Minimalist Journaling & Self-Improvement Tracking (For People Who Aren’t Good At That Kind Of Thing)

Do you like the idea of journaling, but have trouble doing it? Are you in awe of the beautiful notebook pages you see online, but barely have time to scribble out a grocery list? Do you get overwhelmed by the idea of habit tracking?

Me too! That’s why I spent several years developing a journaling/tracking system that is fun, easy, and effective. It’s based on two principles.

Basic Principles

  1. Quick And Simple. To me, any system (ahem, Bullet Journaling) that requires detailed instructions is too complex. I want it to be immediately obvious how this works. No codes, no complexity, and NO rewriting of anything. Sorry, BuJo evangelists, but I have better things to do than copy lists over and over.
::::
● Problem set:
A. From the journaling article, list each thing the first basic principle says the system will not have.
B. Please say whether each statement agrees with the journaling article, answering yes or no and quoting the words that decide it: (i) The system rests on three principles. (ii) The writer spent several years developing the system. (iii) The writer considers Bullet Journaling too complex.

● Dataset content:
::::
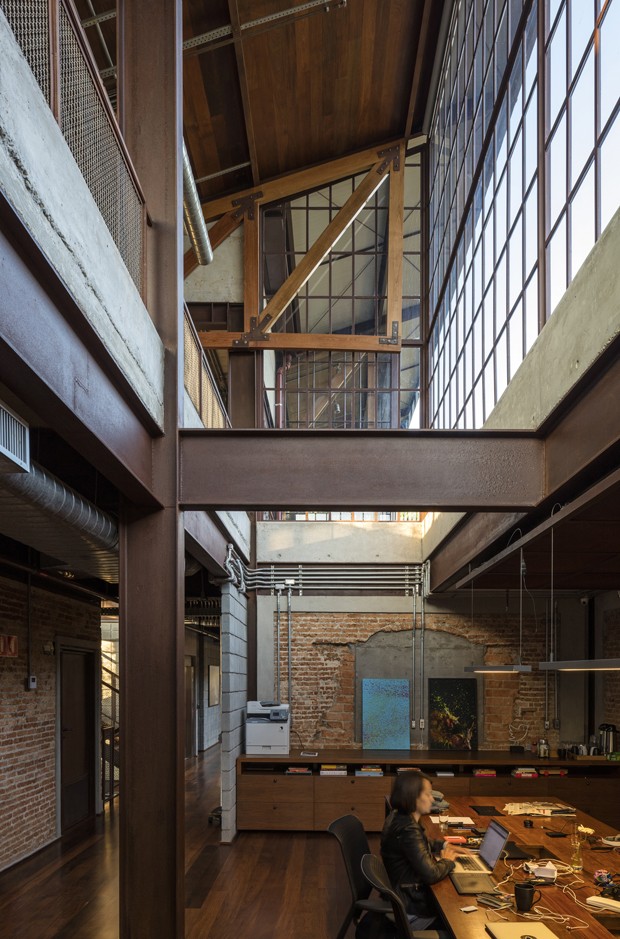
Locate an element on the screen. The height and width of the screenshot is (939, 620). wall is located at coordinates (294, 648).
::::
● Responses to the tasks:
A.
- codes
- complexity
- rewriting of anything

B.
(i) No: "It’s based on two principles."
(ii) Yes: "I spent several years developing a journaling/tracking system that is fun, easy, and effective."
(iii) Yes: "any system (ahem, Bullet Journaling) that requires detailed instructions is too complex."